If no such path exist, you should output impossible on a single line.
Sample Input

3
1 1
2 3
4 3

Sample Output

Scenario #1:
A1

Scenario #2:
impossible

Scenario #3:
A1B3C1A2B4C2A3B1C3A4B2C4

Source
TUD Programming Contest 2005, Darmstadt, Germany

题目链接：http://poj.org/problem?id=2488

题目大意：给一个p*q的棋盘，行用数字表示，列用字母表示，求用马步遍历的遍历序列，马走“日”。
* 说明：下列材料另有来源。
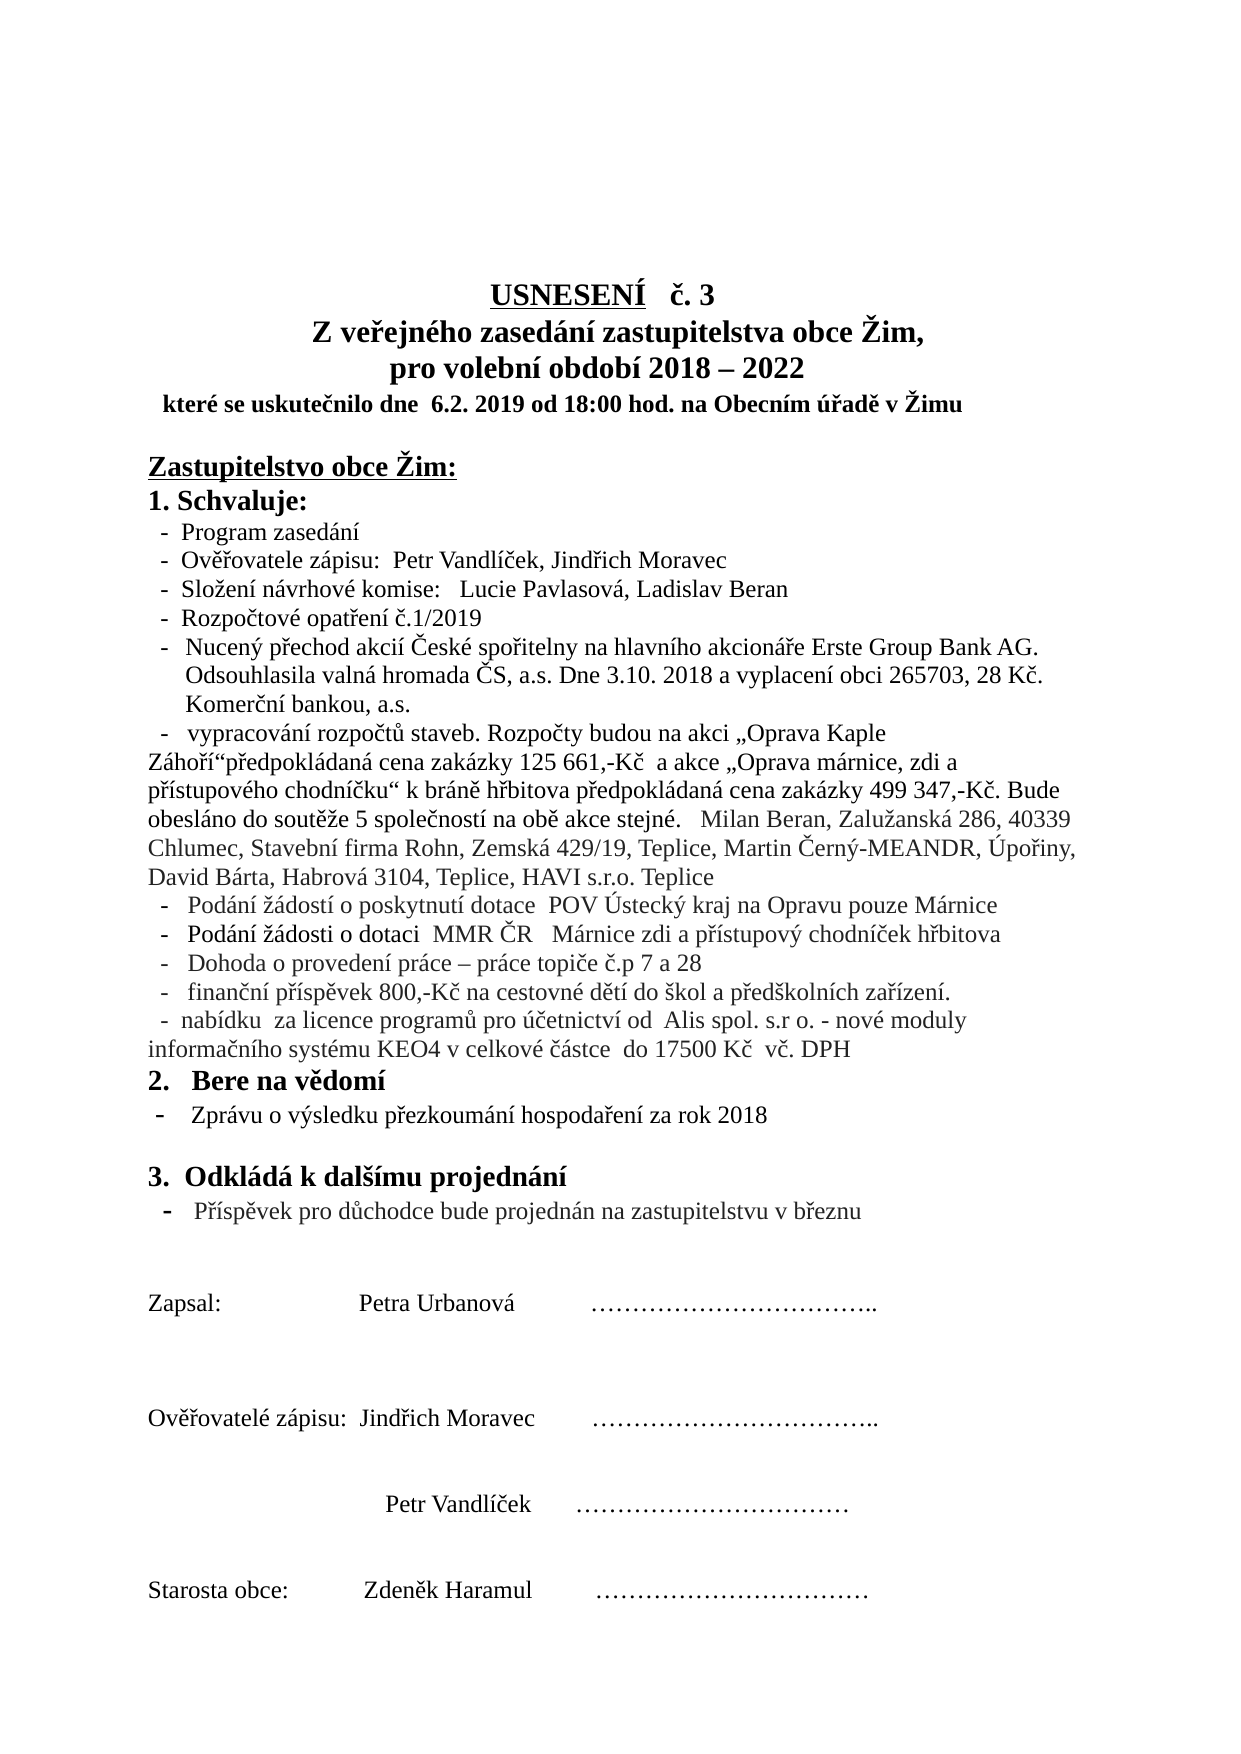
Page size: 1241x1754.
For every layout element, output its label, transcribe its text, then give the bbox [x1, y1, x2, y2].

text - nabídku za licence programů pro účetnictví od Alis spol. s.r o. - nové moduly informačního systému KEO4 v celkové částce do 17500 Kč vč. DPH [148, 1005, 1093, 1063]
text Zapsal: Petra Urbanová …………………………….. [148, 1288, 1093, 1317]
text - Příspěvek pro důchodce bude projednán na zastupitelstvu v březnu [148, 1192, 1093, 1226]
text - Nucený přechod akcií České spořitelny na hlavního akcionáře Erste Group Bank AG. [148, 632, 1093, 660]
text 1. Schvaluje: [148, 483, 1093, 517]
subtitle USNESENÍ č. 3 [140, 275, 1093, 313]
text - Rozpočtové opatření č.1/2019 [148, 603, 1093, 632]
subtitle které se uskutečnilo dne 6.2. 2019 od 18:00 hod. na Obecním úřadě v Žimu [148, 385, 1093, 418]
text - finanční příspěvek 800,-Kč na cestovné dětí do škol a předškolních zařízení. [148, 977, 1093, 1005]
text - Dohoda o provedení práce – práce topiče č.p 7 a 28 [148, 948, 1093, 977]
text Starosta obce: Zdeněk Haramul …………………………… [148, 1576, 1093, 1604]
subtitle pro volební období 2018 – 2022 [148, 349, 1093, 385]
text Zastupitelstvo obce Žim: [148, 449, 1093, 483]
text - Složení návrhové komise: Lucie Pavlasová, Ladislav Beran [148, 574, 1093, 603]
text Odsouhlasila valná hromada ČS, a.s. Dne 3.10. 2018 a vyplacení obci 265703, 28 Kč. [148, 660, 1093, 689]
text - vypracování rozpočtů staveb. Rozpočty budou na akci „Oprava Kaple Záhoří“předpokládaná cena zakázky 125 661,-Kč a akce „Oprava márnice, zdi a přístupového chodníčku“ k bráně hřbitova předpokládaná cena zakázky 499 347,-Kč. Bude obesláno do soutěže 5 společností na obě akce stejné. Milan Beran, Zalužanská 286, 40339 Chlumec, Stavební firma Rohn, Zemská 429/19, Teplice, Martin Černý-MEANDR, Úpořiny, David Bárta, Habrová 3104, Teplice, HAVI s.r.o. Teplice [148, 718, 1093, 890]
text - Program zasedání [148, 517, 1093, 545]
text - Zprávu o výsledku přezkoumání hospodaření za rok 2018 [148, 1096, 1093, 1130]
text Petr Vandlíček …………………………… [148, 1489, 1093, 1518]
text Komerční bankou, a.s. [148, 689, 1093, 718]
text - Ověřovatele zápisu: Petr Vandlíček, Jindřich Moravec [148, 545, 1093, 574]
text - Podání žádosti o dotaci MMR ČR Márnice zdi a přístupový chodníček hřbitova [148, 919, 1093, 948]
subtitle Z veřejného zasedání zastupitelstva obce Žim, [148, 313, 1093, 349]
text 2. Bere na vědomí [148, 1063, 1093, 1096]
text Ověřovatelé zápisu: Jindřich Moravec …………………………….. [148, 1403, 1093, 1432]
text 3. Odkládá k dalšímu projednání [148, 1159, 1093, 1192]
text - Podání žádostí o poskytnutí dotace POV Ústecký kraj na Opravu pouze Márnice [148, 890, 1093, 919]
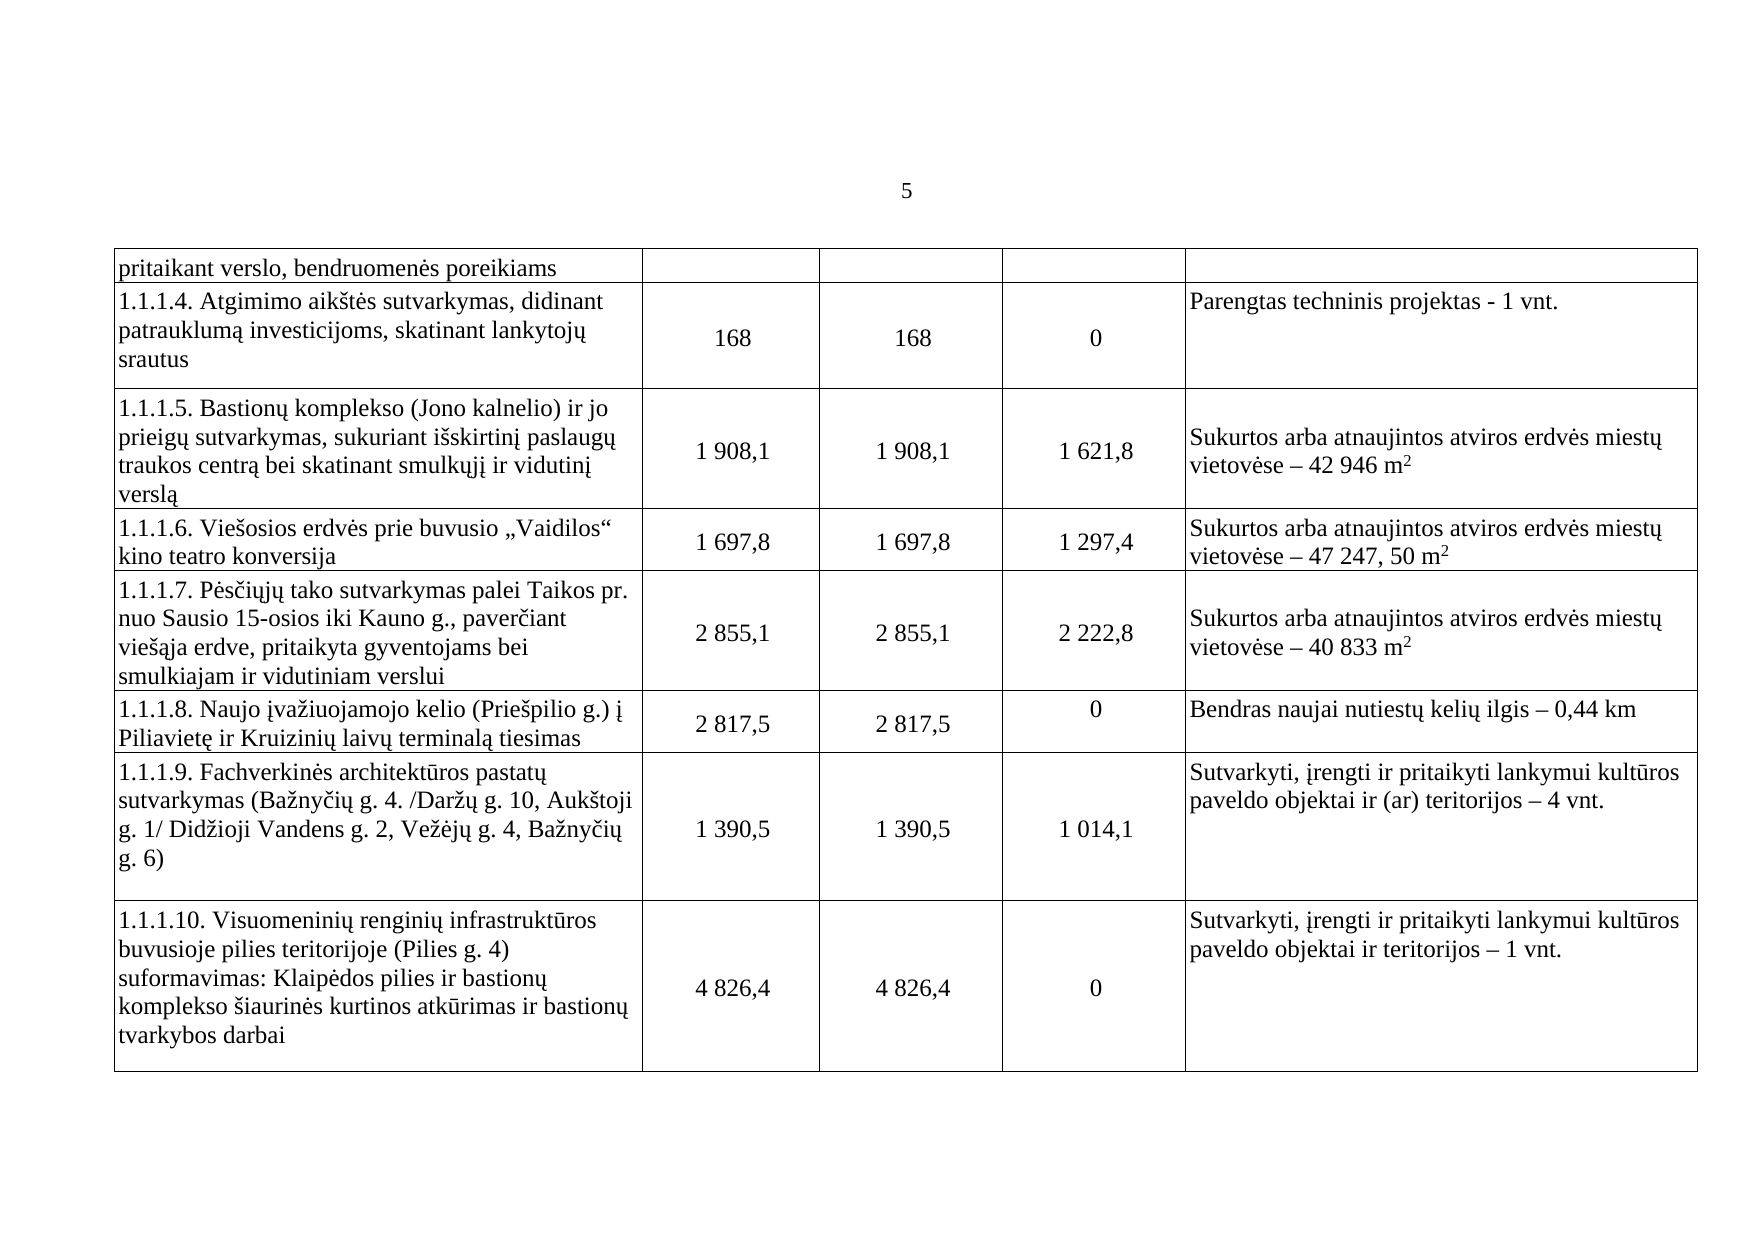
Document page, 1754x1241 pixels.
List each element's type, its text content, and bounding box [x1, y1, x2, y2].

table_cell 0 [1003, 901, 1185, 1071]
table_cell Sukurtos arba atnaujintos atviros erdvės miestų vietovėse – 40 833 m2 [1186, 571, 1697, 690]
table_cell 1.1.1.10. Visuomeninių renginių infrastruktūros buvusioje pilies teritorijoje (Pilies g. 4) suformavimas: Klaipėdos pilies ir bastionų komplekso šiaurinės kurtinos atkūrimas ir bastionų tvarkybos darbai [115, 901, 642, 1071]
table_cell 1.1.1.6. Viešosios erdvės prie buvusio „Vaidilos“ kino teatro konversija [115, 509, 642, 570]
table_cell 1 908,1 [820, 389, 1002, 508]
table_cell 1.1.1.7. Pėsčiųjų tako sutvarkymas palei Taikos pr. nuo Sausio 15-osios iki Kauno g., paverčiant viešąja erdve, pritaikyta gyventojams bei smulkiajam ir vidutiniam verslui [115, 571, 642, 690]
table_cell Bendras naujai nutiestų kelių ilgis – 0,44 km [1186, 691, 1697, 752]
table_cell 2 817,5 [820, 691, 1002, 752]
table_cell 2 222,8 [1003, 571, 1185, 690]
table_cell Sukurtos arba atnaujintos atviros erdvės miestų vietovėse – 47 247, 50 m2 [1186, 509, 1697, 570]
table_cell 1.1.1.4. Atgimimo aikštės sutvarkymas, didinant patrauklumą investicijoms, skatinant lankytojų srautus [115, 283, 642, 388]
table_cell Sutvarkyti, įrengti ir pritaikyti lankymui kultūros paveldo objektai ir (ar) teritorijos – 4 vnt. [1186, 753, 1697, 900]
table_cell 1 297,4 [1003, 509, 1185, 570]
table_cell [1186, 249, 1697, 282]
table_cell 4 826,4 [820, 901, 1002, 1071]
table_cell 1 390,5 [643, 753, 819, 900]
table_cell Parengtas techninis projektas - 1 vnt. [1186, 283, 1697, 388]
table_cell 1 390,5 [820, 753, 1002, 900]
table_cell 1 697,8 [643, 509, 819, 570]
table_cell 168 [820, 283, 1002, 388]
table_cell 0 [1003, 283, 1185, 388]
table_cell 1.1.1.9. Fachverkinės architektūros pastatų sutvarkymas (Bažnyčių g. 4. /Daržų g. 10, Aukštoji g. 1/ Didžioji Vandens g. 2, Vežėjų g. 4, Bažnyčių g. 6) [115, 753, 642, 900]
table_cell 0 [1003, 691, 1185, 752]
table_cell 2 855,1 [820, 571, 1002, 690]
table_cell 2 855,1 [643, 571, 819, 690]
table_cell 1 908,1 [643, 389, 819, 508]
table_cell Sutvarkyti, įrengti ir pritaikyti lankymui kultūros paveldo objektai ir teritorijos – 1 vnt. [1186, 901, 1697, 1071]
table_cell 1 621,8 [1003, 389, 1185, 508]
table_cell 4 826,4 [643, 901, 819, 1071]
table_cell 168 [643, 283, 819, 388]
table_cell 1 697,8 [820, 509, 1002, 570]
table_cell 2 817,5 [643, 691, 819, 752]
table_cell 1.1.1.5. Bastionų komplekso (Jono kalnelio) ir jo prieigų sutvarkymas, sukuriant išskirtinį paslaugų traukos centrą bei skatinant smulkųjį ir vidutinį verslą [115, 389, 642, 508]
table_cell 1.1.1.8. Naujo įvažiuojamojo kelio (Priešpilio g.) į Piliavietę ir Kruizinių laivų terminalą tiesimas [115, 691, 642, 752]
table_cell 1 014,1 [1003, 753, 1185, 900]
table_cell [1003, 249, 1185, 282]
table_cell Sukurtos arba atnaujintos atviros erdvės miestų vietovėse – 42 946 m2 [1186, 389, 1697, 508]
table_cell pritaikant verslo, bendruomenės poreikiams [115, 249, 642, 282]
table_cell [643, 249, 819, 282]
table_cell [820, 249, 1002, 282]
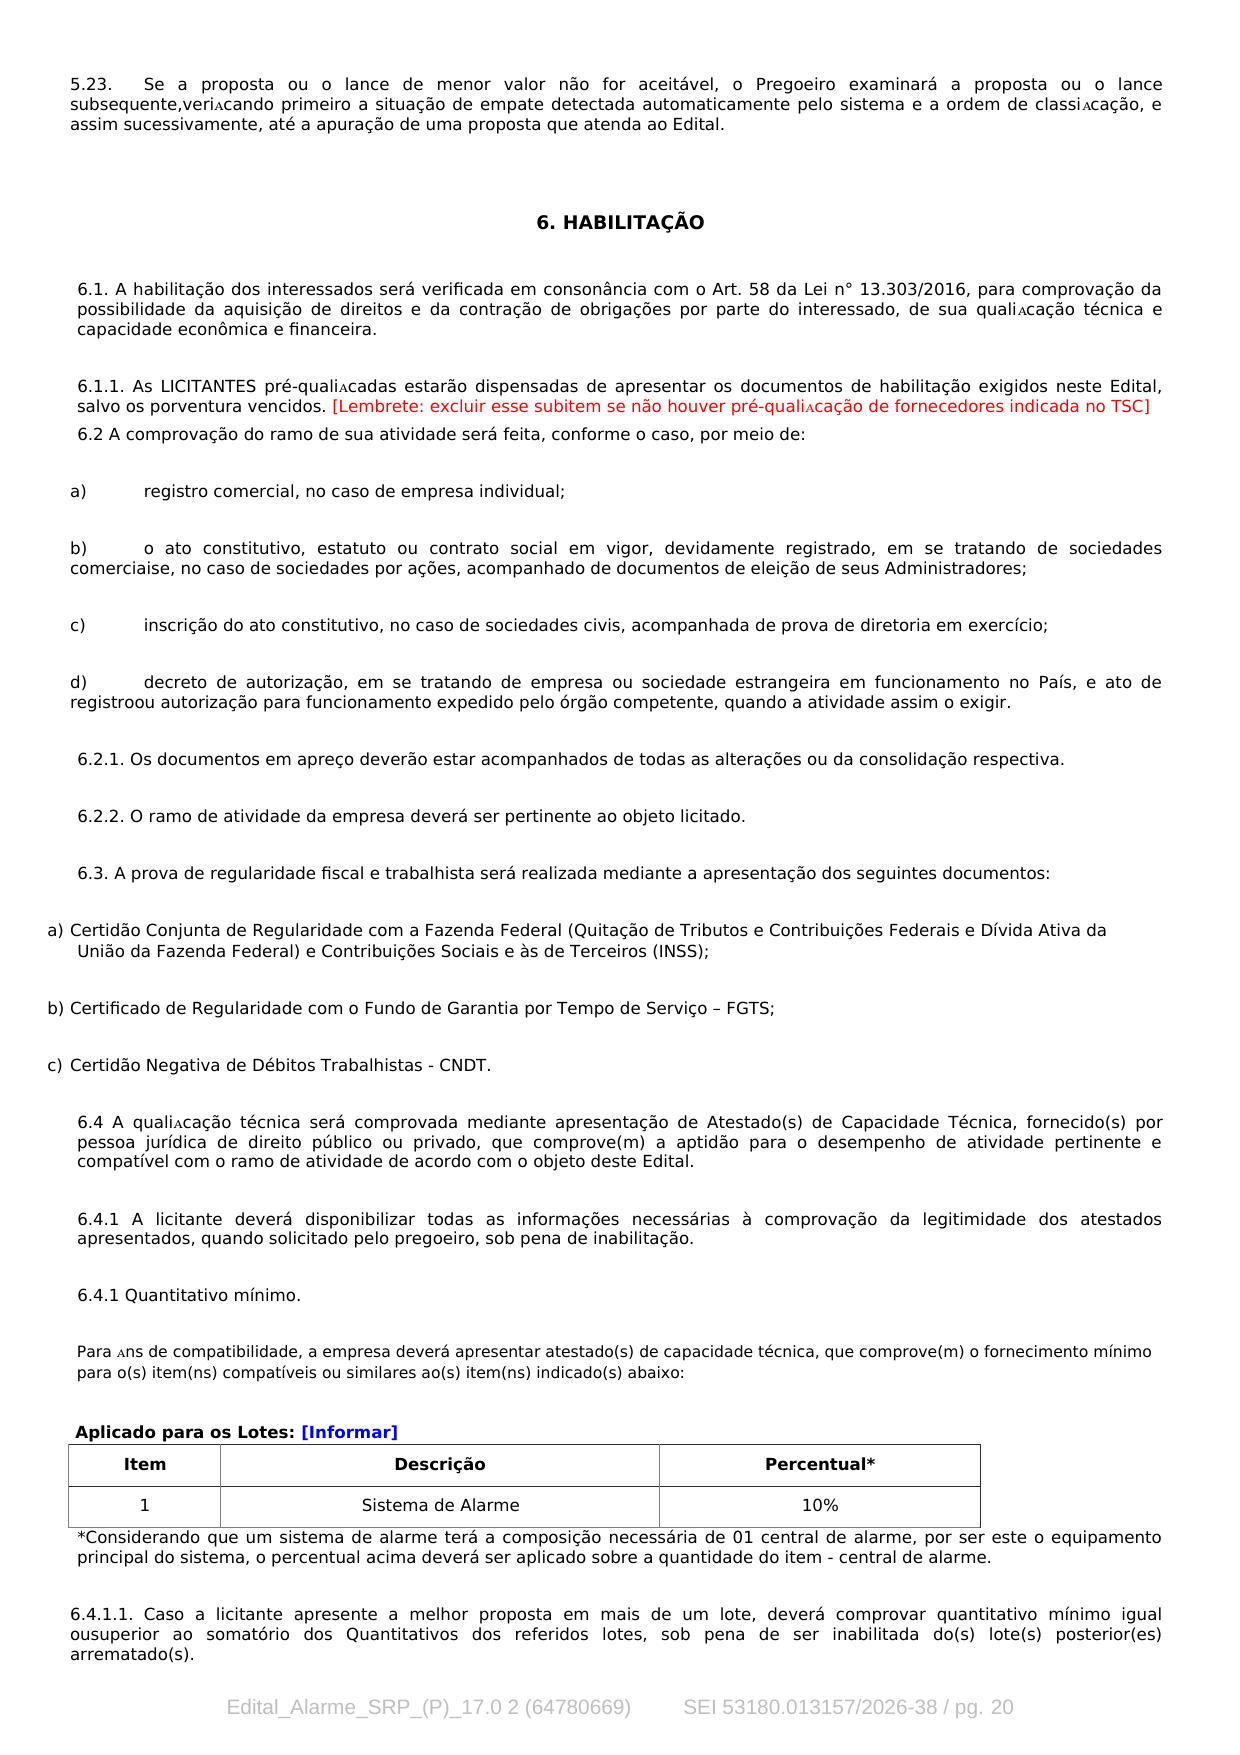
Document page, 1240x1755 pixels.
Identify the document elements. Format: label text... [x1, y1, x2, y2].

list o ato constitutivo, estatuto ou contrato social em vigor, devidamente registrado, em se tratando de sociedades comerciaise, no caso de sociedades por ações, acompanhado de documentos de eleição de seus Administradores; [70, 539, 1164, 578]
text 6.1. A habilitação dos interessados será verificada em consonância com o Art. 58 da Lei n° 13.303/2016, para comprovação da possibilidade da aquisição de direitos e da contração de obrigações por parte do interessado, de sua qualicação técnica e capacidade econômica e financeira. [77, 280, 1164, 339]
list Caso a licitante apresente a melhor proposta em mais de um lote, deverá comprovar quantitativo mínimo igual ousuperior ao somatório dos Quantitativos dos referidos lotes, sob pena de ser inabilitada do(s) lote(s) posterior(es) arrematado(s). [70, 1605, 1164, 1664]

题目分析：没啥好说的，裸DFS，因为题目说了从任意一点开始都可以，说明解是一个圈，所以当然从A1开始搜字典序最小了，方向遍历时也要根据字典序来遍历，关键是记录路径，和k题类似，二维数组，一维用深度来记录路径

#include <cstdio>
#include <cstring>
int vis[30][30];
int path[30][2];
int p,q;
bool flag;
int dirx[8] = {-1,1,-2,2,-2,2,-1,1};
int diry[8] = {-2,-2,-1,-1,1,1,2,2};

void DFS(int x,int y, int step)
{
    path[step][0] = x;
    path[step][1] = y;
    if(step == p * q)
    {
        flag = true;
        return;
    }
    for(int i = 0; i < 8; i++)
    {
        int xx = x + dirx[i];
        int yy = y + diry[i];
        if(xx < 1 || yy < 1 || xx > p || yy > q || vis[xx][yy] || flag)
            continue;   
        vis[xx][yy] = 1;
        DFS(xx, yy, step + 1);
        vis[xx][yy] = 0;
    }
}
int main()
{
    int T;
    scanf("%d",&T);
    for(int i = 1; i <= T; i++)
    {
        scanf("%d %d",&p, &q);
        memset(vis, 0, sizeof(vis));
        vis[1][1] = 1;
        flag = false;
        DFS(1, 1, 1);
        if(flag)
        {
            printf("Scenario #%d:\n",i);
            for(int i = 1; i <= p * q; i++)
                printf("%c%d", path[i][1] - 1 + 'A', path[i][0]);
            printf("\n");
        }
        else
            printf("Scenario #%d:\nimpossible\n",i);
        if(i != T)
            printf("\n");
    }
}